If she wants a clean slate to try a different approach, she discards the branch and creates a fresh one off production. Another second. No cleanup tickets and no DBA involved.

Same Jen, same refactoring: what changed is the capability.

Space to fail faster

The ability to experiment is important. Evolutionary design and development isn’t just about moving quickly through a predefined checklist. It’s also about learning as the work becomes more concrete. Jen may discover the first schema design works but creates awkward application logic. She may discover that the second design is cleaner but makes migrating existing records more complicated. She may discover that a small normalization decision now would make future changes easier. The first migration script she wrote the SUBSTRING indexes are off by one. The destructive DROP COLUMN ran before she could verify the new columns have been populated correctly. However, because she has her own branch, these discoveries are inexpensive; she can apply a migration, run the application, inspect the data, roll forward with another migration or reset and try a different path.

The branch also changes the emotional posture of the work. Jen doesn’t have to be overly cautious because someone else might be depending on the shared development database. She doesn’t have to announce every experiment to the team. She doesn’t have to clean up test data immediately because another developer might trip over it. Her branch is a safe place for unfinished thinking. It can contain temporary tables, failed migration attempts, awkward test data and half-formed designs without creating noise for anyone else.

At the same time, isolation doesn’t mean detachment from the team’s standards. Jen still writes migration scripts. She still keeps the application code and database change together. She still runs tests. She still expects the final design to be reviewed. The difference is that she can do the messy part of the work privately and quickly before asking the team to reason about the polished version. By the time she opens a pull request, the conversation can focus on whether the design is right, not whether she had a safe place to test it.

This is the key shift: the database branch gives Jen fast, realistic, isolated feedback that she can also get reviewed from her tech leads or DBAs, by showing her database branch. Fast means she can create the environment when she needs it, not when someone provisions it for her. Realistic means she is testing against the same kind of database behavior that matters in production. Isolated means her experiments do not interrupt anyone else. Together, those three properties turn database change from a bottleneck into a normal part of feature development.

Jen can now move the application and database forward together.
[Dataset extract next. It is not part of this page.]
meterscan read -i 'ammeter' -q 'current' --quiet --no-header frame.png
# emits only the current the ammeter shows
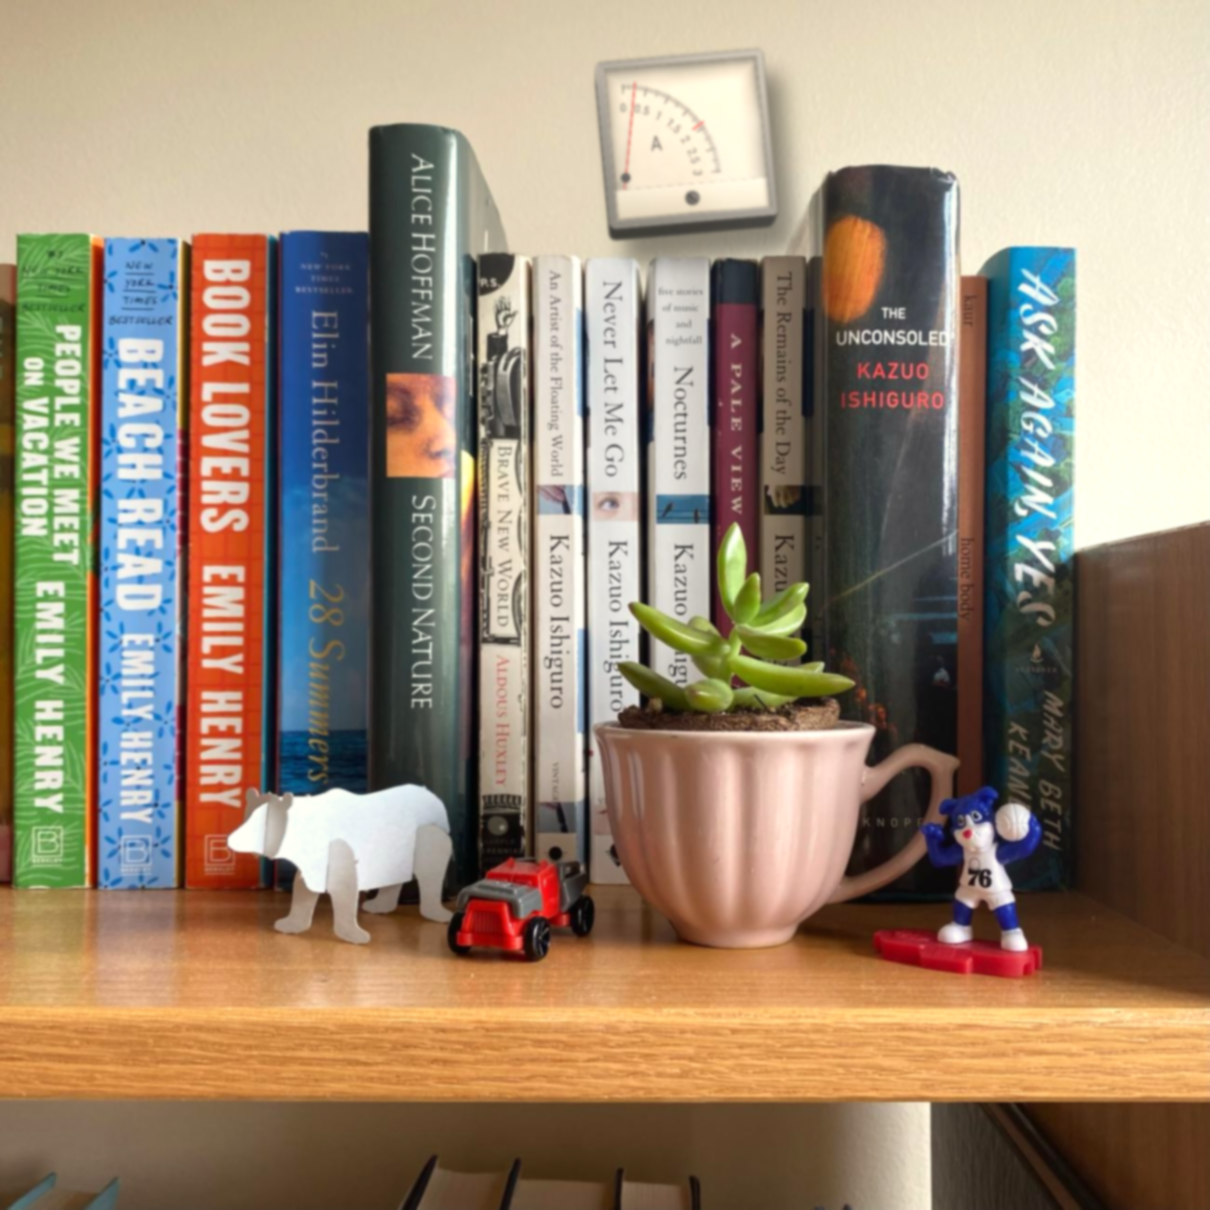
0.25 A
Her code branch and her database branch become two sides of the same task. One holds the application changes, while the other gives those changes a real database to live against. Instead of waiting, coordinating or pretending with a simplified setup, Jen can design, test, revise and learn. The feature is still small, but now the database is no longer what makes it slow.

Opening the pull request

Jen commits both the application code and the migration script. She opens a PR.

CI does what Jen just did, but for the team: it creates its own temporary Lakebase branch, applies the migration, runs the application test suite, runs database tests against the migrated schema, validates the migration itself (applies cleanly, idempotent, reversible) and posts a schema-diff comment on the PR showing exactly which database objects changed.

The reviewer can now see what the schema change does inline with the code that uses it, changing their contextual understanding from abstract to concrete.